Питер подумал, что, пожалуй, он действительно один из самых если не счастливых, то обладающих удачей на «Обручённом» — среди тех, кого словно в насмешку назвали её «джентльменами». Если посмотреть — сброд-сбродом. Англичане, шотландцы, валлийцы, несколько ирландцев, негров, мулатов, два испанца, пара голландцев, швед, дюжина французских буканеров с Эспаньолы, сектант из Каролины, трое ребят из Новой Англии, называвших себя странным словом вроде «джанки», метисы... Джакомо Ривьера, кривоногий венецианец — помощник плотника. И каждый попал на своё нынешнее место таким путём — что можно было бы писать роман.
Вот взять хоть Жака — сын преуспевающего сапожника захотел мир повидать, не сиделось ему в отцовской мастерской. В шестнадцать лет он подписал договор с Французской Вест-Индской компанией. Обещали новую жизнь и все богатства колоний — а кончилось всё продажей на рынке в качестве бессловесной скотины.
Парусный мастер Сайрус. Когда отец-фермер умер, надорвавшись на работе, он бросил к чертям свой клочок земли, ибо услыхал о Новом Свете, о виргинских колониях и Каролине, где картофель даёт два урожая в год, и отравился за океан, купив место на корабле за последние деньги. Дело кончилось лихорадкой, голодом и попрошайничеством у индейцев. Потом индейцы устроили набег, Сайрус еле унёс нога из посёлка, побирался уже у белых собратьев и, наконец, завербовался на корабль, оказавшийся пиратским.

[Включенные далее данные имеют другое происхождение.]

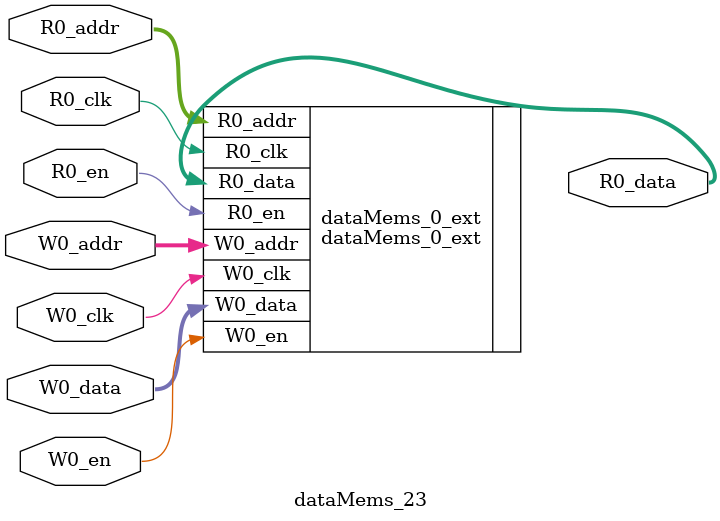
<source format=sv>
`ifndef RANDOMIZE
  `ifdef RANDOMIZE_REG_INIT
    `define RANDOMIZE
  `endif // RANDOMIZE_REG_INIT
`endif // not def RANDOMIZE
`ifndef RANDOMIZE
  `ifdef RANDOMIZE_MEM_INIT
    `define RANDOMIZE
  `endif // RANDOMIZE_MEM_INIT
`endif // not def RANDOMIZE

`ifndef RANDOM
  `define RANDOM $random
`endif // not def RANDOM

// Users can define 'PRINTF_COND' to add an extra gate to prints.
`ifndef PRINTF_COND_
  `ifdef PRINTF_COND
    `define PRINTF_COND_ (`PRINTF_COND)
  `else  // PRINTF_COND
    `define PRINTF_COND_ 1
  `endif // PRINTF_COND
`endif // not def PRINTF_COND_

// Users can define 'ASSERT_VERBOSE_COND' to add an extra gate to assert error printing.
`ifndef ASSERT_VERBOSE_COND_
  `ifdef ASSERT_VERBOSE_COND
    `define ASSERT_VERBOSE_COND_ (`ASSERT_VERBOSE_COND)
  `else  // ASSERT_VERBOSE_COND
    `define ASSERT_VERBOSE_COND_ 1
  `endif // ASSERT_VERBOSE_COND
`endif // not def ASSERT_VERBOSE_COND_

// Users can define 'STOP_COND' to add an extra gate to stop conditions.
`ifndef STOP_COND_
  `ifdef STOP_COND
    `define STOP_COND_ (`STOP_COND)
  `else  // STOP_COND
    `define STOP_COND_ 1
  `endif // STOP_COND
`endif // not def STOP_COND_

// Users can define INIT_RANDOM as general code that gets injected into the
// initializer block for modules with registers.
`ifndef INIT_RANDOM
  `define INIT_RANDOM
`endif // not def INIT_RANDOM

// If using random initialization, you can also define RANDOMIZE_DELAY to
// customize the delay used, otherwise 0.002 is used.
`ifndef RANDOMIZE_DELAY
  `define RANDOMIZE_DELAY 0.002
`endif // not def RANDOMIZE_DELAY

// Define INIT_RANDOM_PROLOG_ for use in our modules below.
`ifndef INIT_RANDOM_PROLOG_
  `ifdef RANDOMIZE
    `ifdef VERILATOR
      `define INIT_RANDOM_PROLOG_ `INIT_RANDOM
    `else  // VERILATOR
      `define INIT_RANDOM_PROLOG_ `INIT_RANDOM #`RANDOMIZE_DELAY begin end
    `endif // VERILATOR
  `else  // RANDOMIZE
    `define INIT_RANDOM_PROLOG_
  `endif // RANDOMIZE
`endif // not def INIT_RANDOM_PROLOG_

// Include register initializers in init blocks unless synthesis is set
`ifndef SYNTHESIS
  `ifndef ENABLE_INITIAL_REG_
    `define ENABLE_INITIAL_REG_
  `endif // not def ENABLE_INITIAL_REG_
`endif // not def SYNTHESIS

// Include rmemory initializers in init blocks unless synthesis is set
`ifndef SYNTHESIS
  `ifndef ENABLE_INITIAL_MEM_
    `define ENABLE_INITIAL_MEM_
  `endif // not def ENABLE_INITIAL_MEM_
`endif // not def SYNTHESIS

module dataMems_23(	// @[generators/ara/src/main/scala/UnsafeAXI4ToTL.scala:365:62]
  input  [4:0]  R0_addr,
  input         R0_en,
  input         R0_clk,
  output [66:0] R0_data,
  input  [4:0]  W0_addr,
  input         W0_en,
  input         W0_clk,
  input  [66:0] W0_data
);

  dataMems_0_ext dataMems_0_ext (	// @[generators/ara/src/main/scala/UnsafeAXI4ToTL.scala:365:62]
    .R0_addr (R0_addr),
    .R0_en   (R0_en),
    .R0_clk  (R0_clk),
    .R0_data (R0_data),
    .W0_addr (W0_addr),
    .W0_en   (W0_en),
    .W0_clk  (W0_clk),
    .W0_data (W0_data)
  );
endmodule


</source>
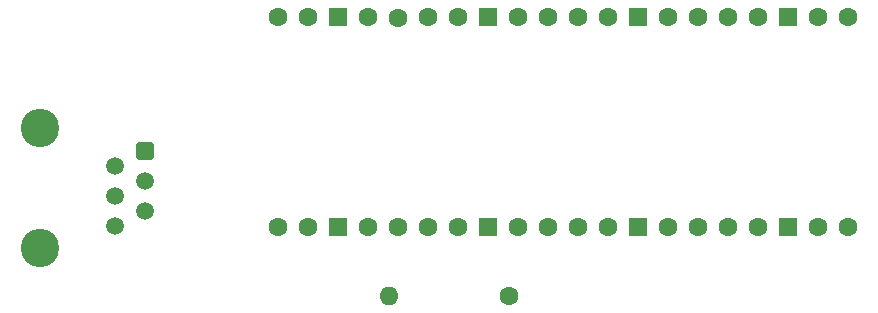
<source format=gts>
G04 #@! TF.GenerationSoftware,KiCad,Pcbnew,8.0.3*
G04 #@! TF.CreationDate,2024-06-17T17:54:27+02:00*
G04 #@! TF.ProjectId,Rasppipico f_r HAN-port,52617370-7069-4706-9963-6f2066f67220,rev?*
G04 #@! TF.SameCoordinates,Original*
G04 #@! TF.FileFunction,Soldermask,Top*
G04 #@! TF.FilePolarity,Negative*
%FSLAX46Y46*%
G04 Gerber Fmt 4.6, Leading zero omitted, Abs format (unit mm)*
G04 Created by KiCad (PCBNEW 8.0.3) date 2024-06-17 17:54:27*
%MOMM*%
%LPD*%
G01*
G04 APERTURE LIST*
G04 Aperture macros list*
%AMRoundRect*
0 Rectangle with rounded corners*
0 $1 Rounding radius*
0 $2 $3 $4 $5 $6 $7 $8 $9 X,Y pos of 4 corners*
0 Add a 4 corners polygon primitive as box body*
4,1,4,$2,$3,$4,$5,$6,$7,$8,$9,$2,$3,0*
0 Add four circle primitives for the rounded corners*
1,1,$1+$1,$2,$3*
1,1,$1+$1,$4,$5*
1,1,$1+$1,$6,$7*
1,1,$1+$1,$8,$9*
0 Add four rect primitives between the rounded corners*
20,1,$1+$1,$2,$3,$4,$5,0*
20,1,$1+$1,$4,$5,$6,$7,0*
20,1,$1+$1,$6,$7,$8,$9,0*
20,1,$1+$1,$8,$9,$2,$3,0*%
G04 Aperture macros list end*
%ADD10O,1.600000X1.600000*%
%ADD11C,1.600000*%
%ADD12C,1.520000*%
%ADD13RoundRect,0.250000X-0.510000X0.510000X-0.510000X-0.510000X0.510000X-0.510000X0.510000X0.510000X0*%
%ADD14C,3.250000*%
%ADD15RoundRect,0.200000X-0.600000X0.600000X-0.600000X-0.600000X0.600000X-0.600000X0.600000X0.600000X0*%
G04 APERTURE END LIST*
D10*
X133512000Y-102718000D03*
D11*
X143672000Y-102718000D03*
D12*
X110350000Y-96744000D03*
X112890000Y-95474000D03*
X110350000Y-94204000D03*
X112890000Y-92934000D03*
X110350000Y-91664000D03*
D13*
X112890000Y-90394000D03*
D14*
X104000000Y-98654000D03*
X104000000Y-88494000D03*
D11*
X172374000Y-79096000D03*
X169834000Y-79096000D03*
D15*
X167294000Y-79096000D03*
D11*
X164754000Y-79096000D03*
X162214000Y-79096000D03*
X159674000Y-79096000D03*
X157134000Y-79096000D03*
D15*
X154594000Y-79096000D03*
D11*
X152054000Y-79096000D03*
X149514000Y-79096000D03*
X146974000Y-79096000D03*
X144434000Y-79096000D03*
D15*
X141894000Y-79096000D03*
D11*
X139354000Y-79096000D03*
X136814000Y-79096000D03*
X134274000Y-79137881D03*
X131734000Y-79096000D03*
D15*
X129194000Y-79096000D03*
D11*
X126654000Y-79096000D03*
X124114000Y-79096000D03*
X124114000Y-96876000D03*
X126654000Y-96876000D03*
D15*
X129194000Y-96876000D03*
D11*
X131734000Y-96876000D03*
X134274000Y-96876000D03*
X136814000Y-96876000D03*
X139354000Y-96876000D03*
D15*
X141894000Y-96876000D03*
D11*
X144434000Y-96876000D03*
X146974000Y-96876000D03*
X149514000Y-96876000D03*
X152054000Y-96876000D03*
D15*
X154594000Y-96876000D03*
D11*
X157134000Y-96876000D03*
X159674000Y-96876000D03*
X162214000Y-96876000D03*
X164754000Y-96876000D03*
D15*
X167294000Y-96876000D03*
D11*
X169834000Y-96876000D03*
X172374000Y-96876000D03*
M02*

</source>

Хаузер Бирд — матрос-голландец с военного фрегата, разбивший по пьяни голову старшине. Бежал, в Дюнкерке вынужден был завербоваться на пиратский корабль.
А их испанцы?..
Один — бывший каторжник Эрнандо, угодивший на галеры за то, что, будучи послушником, зарезал — мало не до смерти — отца-настоятеля. Конфликт, надо сказать, произошёл не из-за спора о тонкостях богословия, а на почве отнюдь не братской любви аббата к молоденьким монахам.